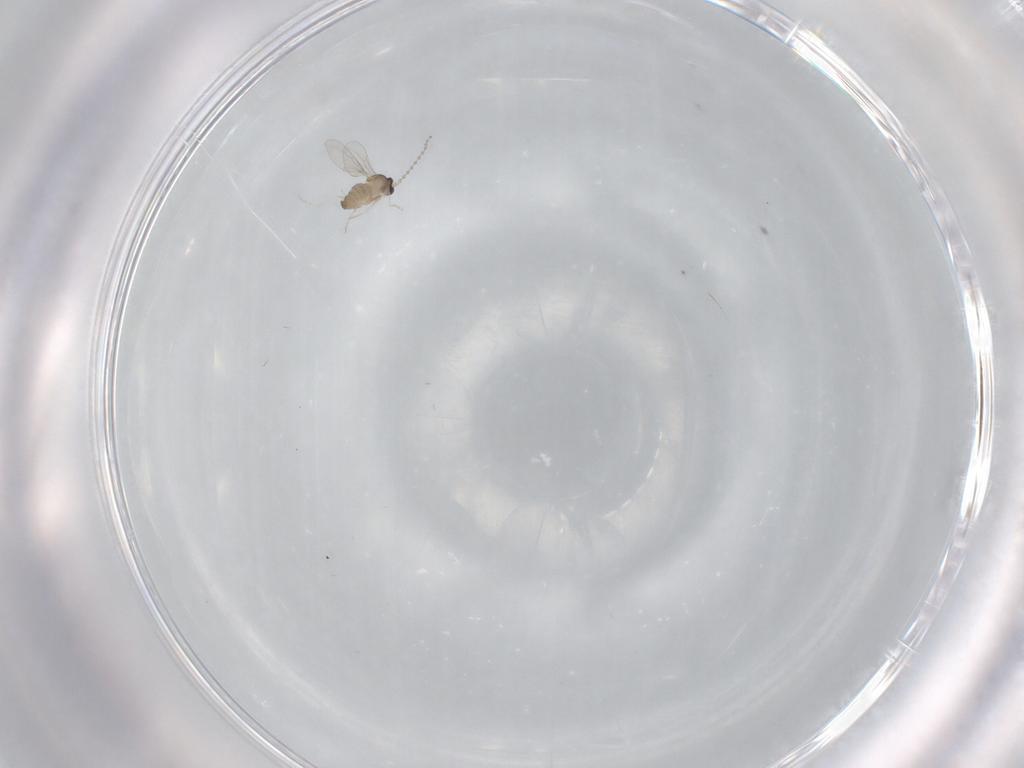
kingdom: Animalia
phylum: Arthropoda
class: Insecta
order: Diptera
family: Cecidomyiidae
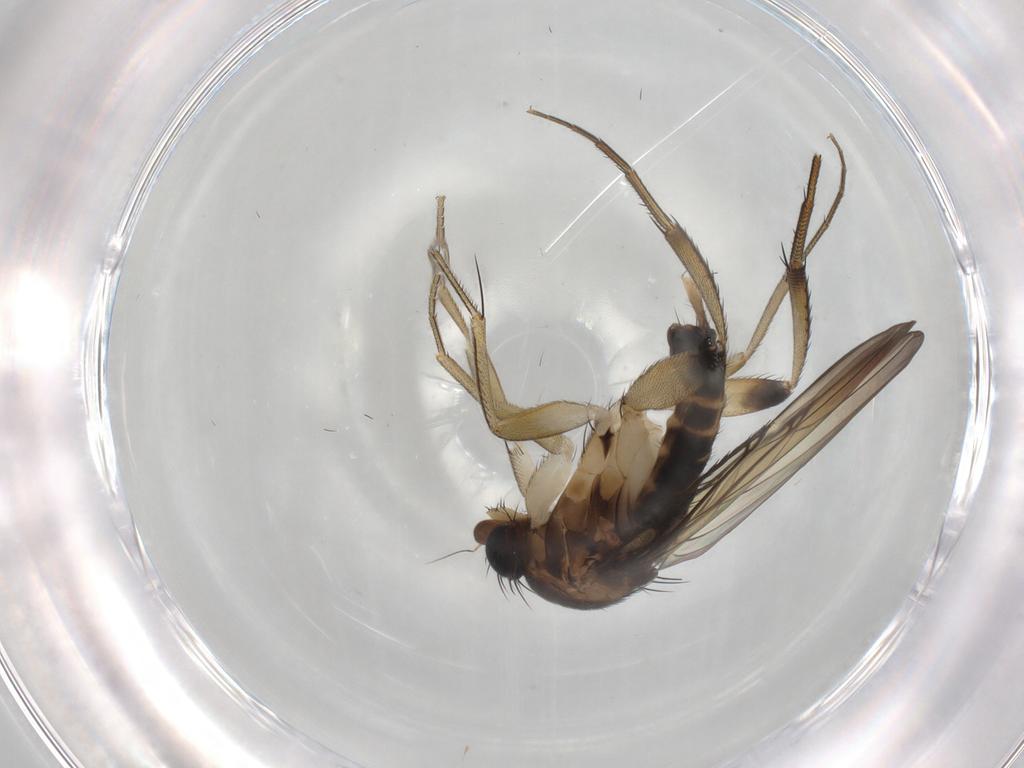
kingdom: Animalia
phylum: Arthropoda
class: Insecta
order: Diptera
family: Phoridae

▶ [Requirement]: Reproduce every text line in the data above word for word, without the pictures.

▶ [Result of this task]:
kingdom: Animalia
phylum: Arthropoda
class: Insecta
order: Diptera
family: Cecidomyiidae
kingdom: Animalia
phylum: Arthropoda
class: Insecta
order: Diptera
family: Phoridae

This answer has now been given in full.